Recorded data
▼▼▼

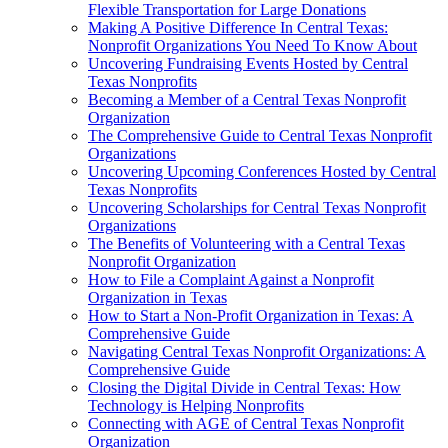
Flexible Transportation for Large Donations
Making A Positive Difference In Central Texas:
Nonprofit Organizations You Need To Know About
Uncovering Fundraising Events Hosted by Central
Texas Nonprofits
Becoming a Member of a Central Texas Nonprofit
Organization
The Comprehensive Guide to Central Texas Nonprofit
Organizations
Uncovering Upcoming Conferences Hosted by Central
Texas Nonprofits
Uncovering Scholarships for Central Texas Nonprofit
Organizations
The Benefits of Volunteering with a Central Texas
Nonprofit Organization
How to File a Complaint Against a Nonprofit
Organization in Texas
How to Start a Non-Profit Organization in Texas: A
Comprehensive Guide
Navigating Central Texas Nonprofit Organizations: A
Comprehensive Guide
Closing the Digital Divide in Central Texas: How
Technology is Helping Nonprofits
Connecting with AGE of Central Texas Nonprofit
Organization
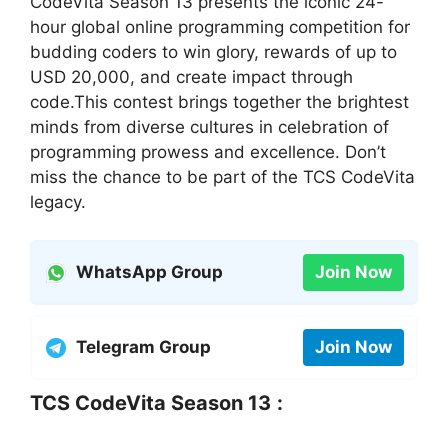
CodeVita Season 13 presents the iconic 24-
hour global online programming competition for
budding coders to win glory, rewards of up to
USD 20,000, and create impact through
code.This contest brings together the brightest
minds from diverse cultures in celebration of
programming prowess and excellence. Don’t
miss the chance to be part of the TCS CodeVita
legacy.
WhatsApp Group
Join Now
Telegram Group
Join Now
TCS CodeVita Season 13
:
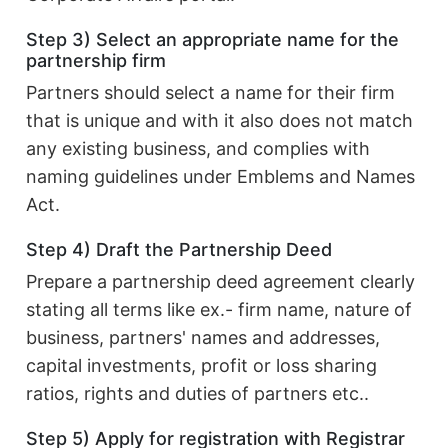
Step 3) Select an appropriate name for the
partnership firm
Partners should select a name for their firm
that is unique and with it also does not match
any existing business, and complies with
naming guidelines under Emblems and Names
Act.
Step 4) Draft the Partnership Deed
Prepare a partnership deed agreement clearly
stating all terms like ex.- firm name, nature of
business, partners' names and addresses,
capital investments, profit or loss sharing
ratios, rights and duties of partners etc..
Step 5) Apply for registration with Registrar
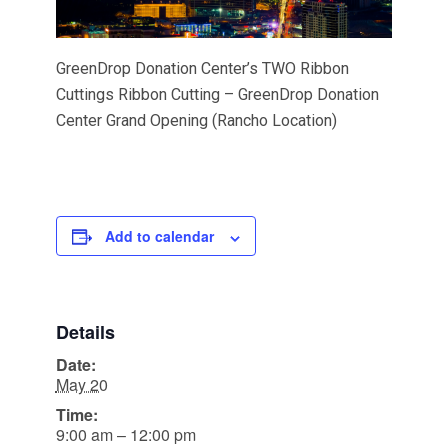
GreenDrop Donation Center’s TWO Ribbon
Cuttings Ribbon Cutting – GreenDrop Donation
Center Grand Opening (Rancho Location)
Add to calendar
Details
Date:
May 20
Time:
9:00 am – 12:00 pm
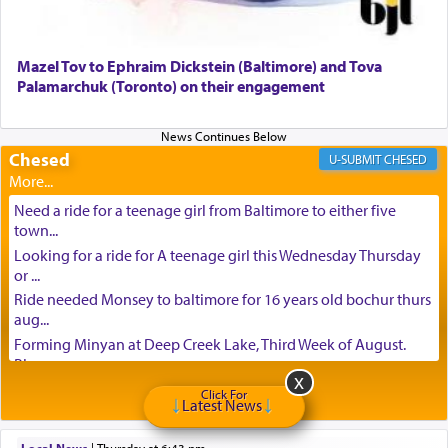
Mazel Tov to Ephraim Dickstein (Baltimore) and Tova
Palamarchuk (Toronto) on their engagement
Chesed
CHESED
Need a ride for a teenage girl from Baltimore to either five
town...
Looking for a ride for A teenage girl this Wednesday Thursday
or ...
Ride needed Monsey to baltimore for 16 years old bochur thurs
aug...
Forming Minyan at Deep Creek Lake, Third Week of August.
Please ...
Minyan in Deep Creek Lake: Mincha/Maariv: Monday, August
Click For
Latest News
16th S...
Mishpacha and Family First from parshas Chukas. Please call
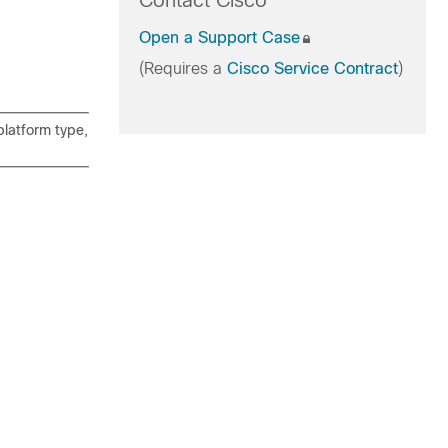
Contact Cisco
Open a Support Case
(Requires a
Cisco Service Contract
)
latform type,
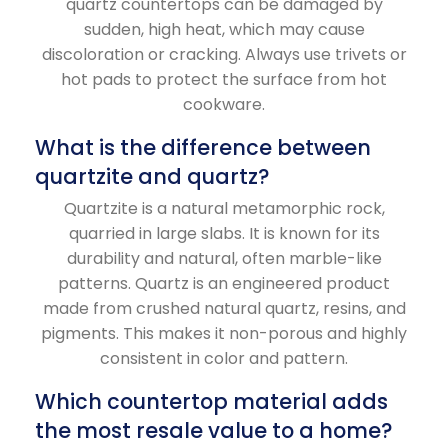
quartz countertops can be damaged by
sudden, high heat, which may cause
discoloration or cracking. Always use trivets or
hot pads to protect the surface from hot
cookware.
What is the difference between
quartzite and quartz?
Quartzite is a natural metamorphic rock,
quarried in large slabs. It is known for its
durability and natural, often marble-like
patterns. Quartz is an engineered product
made from crushed natural quartz, resins, and
pigments. This makes it non-porous and highly
consistent in color and pattern.
Which countertop material adds
the most resale value to a home?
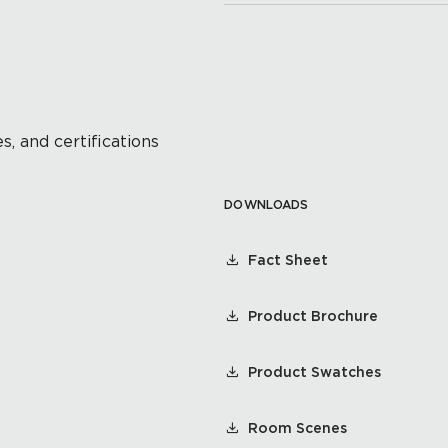
s, and certifications
DOWNLOADS
Fact Sheet
Product Brochure
Product Swatches
Room Scenes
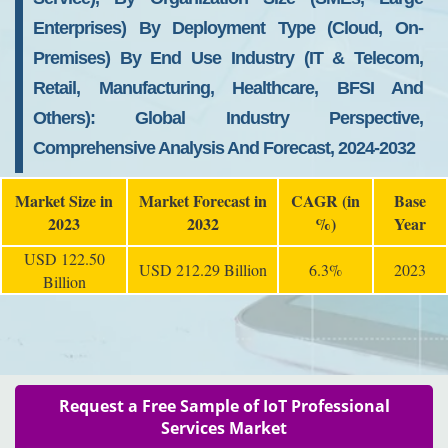
Enterprises) By Deployment Type (Cloud, On-
Premises) By End Use Industry (IT & Telecom,
Retail, Manufacturing, Healthcare, BFSI And
Others): Global Industry Perspective,
Comprehensive Analysis And Forecast, 2024-2032
Market Size in
Market Forecast in
CAGR (in
Base
2023
2032
%)
Year
USD 122.50
USD 212.29 Billion
6.3%
2023
Billion
Request a Free Sample of IoT Professional
Services Market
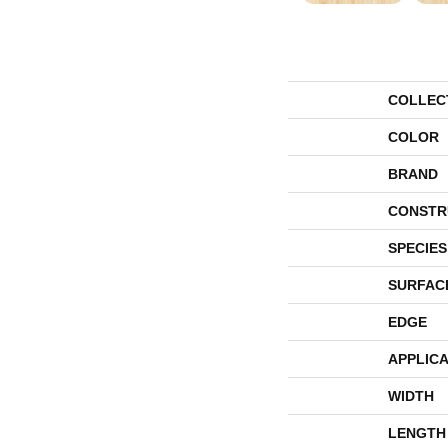
COLLEC
COLOR
BRAND
CONSTR
SPECIES
SURFAC
EDGE
APPLICA
WIDTH
LENGTH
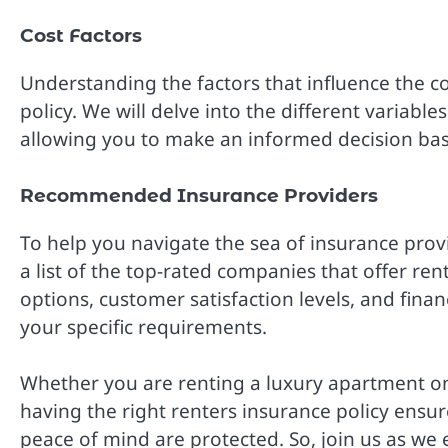
Cost Factors
Understanding the factors that influence the co
policy. We will delve into the different variab
allowing you to make an informed decision ba
Recommended Insurance Providers
To help you navigate the sea of insurance pro
a list of the top-rated companies that offer ren
options, customer satisfaction levels, and finan
your specific requirements.
Whether you are renting a luxury apartment on 
having the right renters insurance policy ensu
peace of mind are protected. So, join us as we 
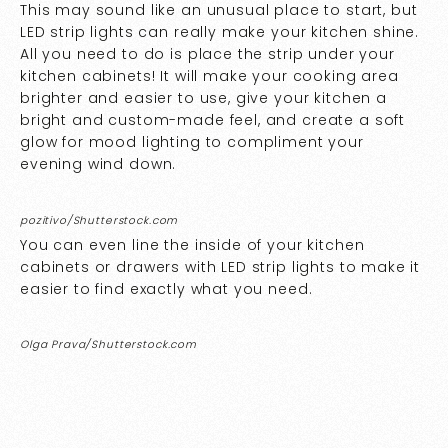
This may sound like an unusual place to start, but
LED strip lights can really make your kitchen shine.
All you need to do is place the strip under your
kitchen cabinets! It will make your cooking area
brighter and easier to use, give your kitchen a
bright and custom-made feel, and create a soft
glow for mood lighting to compliment your
evening wind down.
pozitivo/Shutterstock.com
You can even line the inside of your kitchen
cabinets or drawers with LED strip lights to make it
easier to find exactly what you need.
Olga Prava/Shutterstock.com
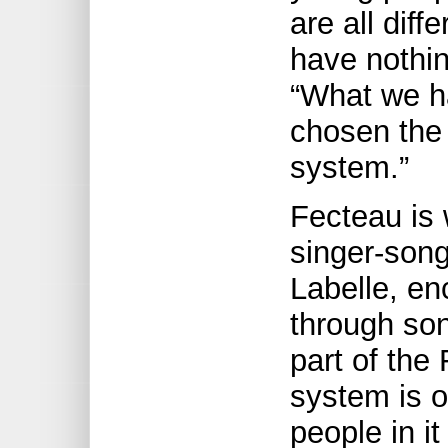
are all dif
have nothi
“What we h
chosen the
system.”
Fecteau is 
singer-son
Labelle, en
through son
part of the
system is o
people in it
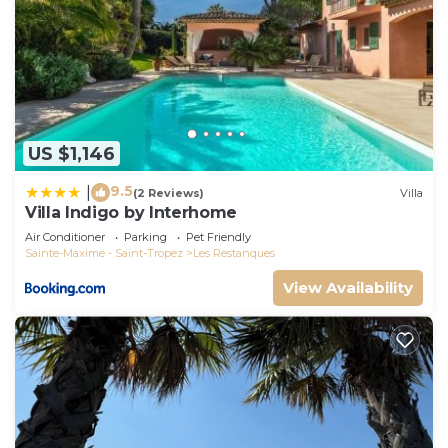
US $1,146
9.5
|
(2 Reviews)
Villa
Villa Indigo by Interhome
Air Conditioner
Parking
Pet Friendly
Sainte-Maxime - Saint-Tropez
Les Restanques
View Availability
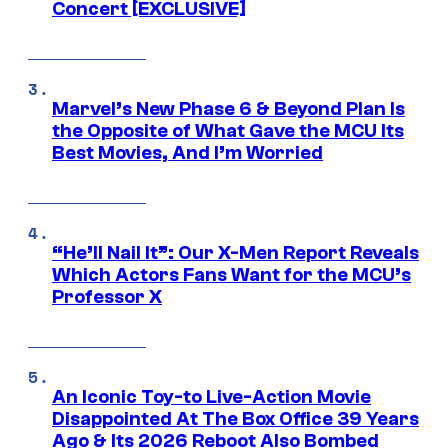
Concert [EXCLUSIVE]
Marvel’s New Phase 6 & Beyond Plan Is
the Opposite of What Gave the MCU Its
Best Movies, And I’m Worried
“He’ll Nail It”: Our X-Men Report Reveals
Which Actors Fans Want for the MCU’s
Professor X
An Iconic Toy-to Live-Action Movie
Disappointed At The Box Office 39 Years
Ago & Its 2026 Reboot Also Bombed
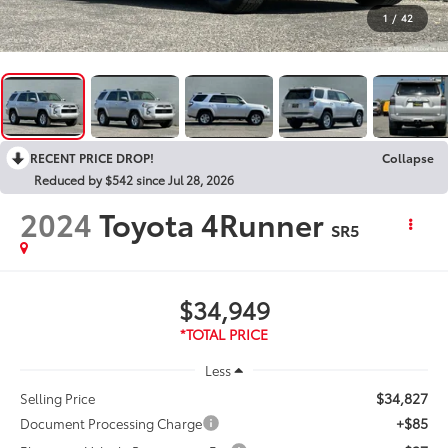
1
/
42
RECENT PRICE DROP!
Collapse
Reduced by $542 since Jul 28, 2026
2024
Toyota 4Runner
SR5
$34,949
Less
$34,827
Selling Price
+$85
Document Processing Charge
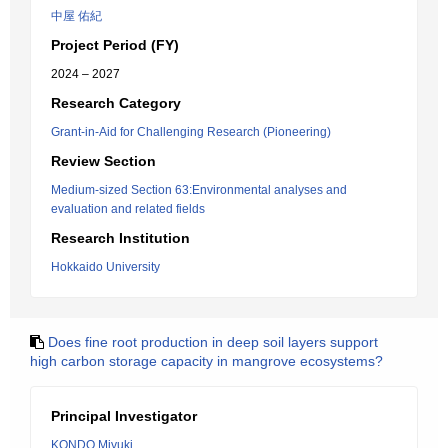
中屋 佑紀
Project Period (FY)
2024 – 2027
Research Category
Grant-in-Aid for Challenging Research (Pioneering)
Review Section
Medium-sized Section 63:Environmental analyses and
evaluation and related fields
Research Institution
Hokkaido University
Does fine root production in deep soil layers support
high carbon storage capacity in mangrove ecosystems?
Principal Investigator
KONDO Miyuki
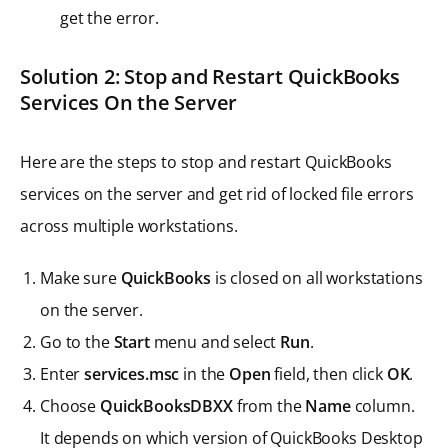
get the error.
Solution 2: Stop and Restart QuickBooks
Services On the Server
Here are the steps to stop and restart QuickBooks
services on the server and get rid of locked file errors
across multiple workstations.
Make sure
QuickBooks
is closed on all workstations
on the server.
Go to the
Start
menu and select
Run
.
Enter
services.msc
in the
Open
field, then click
OK
.
Choose
QuickBooksDBXX
from the
Name
column.
It depends on which version of QuickBooks Desktop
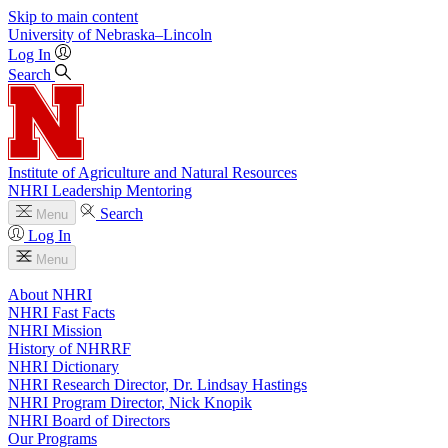
Skip to main content
University
of
Nebraska–Lincoln
Log In
Search
Institute of Agriculture and Natural Resources
NHRI Leadership Mentoring
Search
Menu
Log In
Menu
About NHRI
NHRI Fast Facts
NHRI Mission
History of NHRRF
NHRI Dictionary
NHRI Research Director, Dr. Lindsay Hastings
NHRI Program Director, Nick Knopik
NHRI Board of Directors
Our Programs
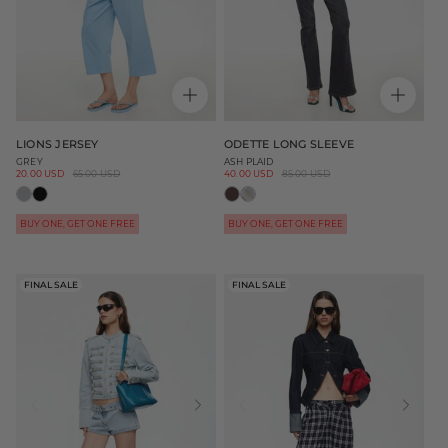
LIONS JERSEY
ODETTE LONG SLEEVE
GREY
ASH PLAID
Sale
20.00 USD
Regular
65.00 USD
Sale
40.00 USD
Regular
85.00 USD
price
price
price
price
BUY ONE, GET ONE FREE
BUY ONE, GET ONE FREE
FINAL SALE
FINAL SALE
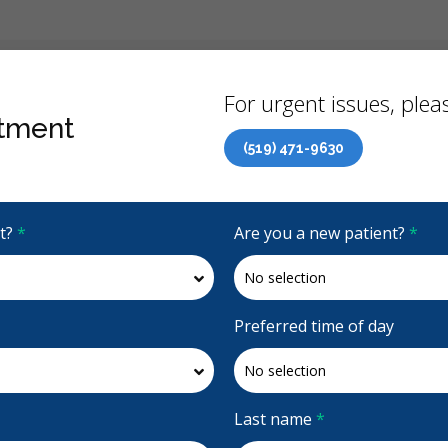
Back
For urgent issues, pleas
tment
(519) 471-9630
Canadian Dental Care Plan (CDCP) Now Open To All Ages
it?
*
Are you a new patient?
*
4.8 Stars
(312)
Request Appointment
Preferred time of day
Last name
*
Accepting CDCP Coverage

▲▲▲

**Exercise objective:** Only the lines that contain the string "Season" are to be copied from the records.

**The completed task:**
CodeVita Season 13 presents the iconic 24-
TCS CodeVita Season 13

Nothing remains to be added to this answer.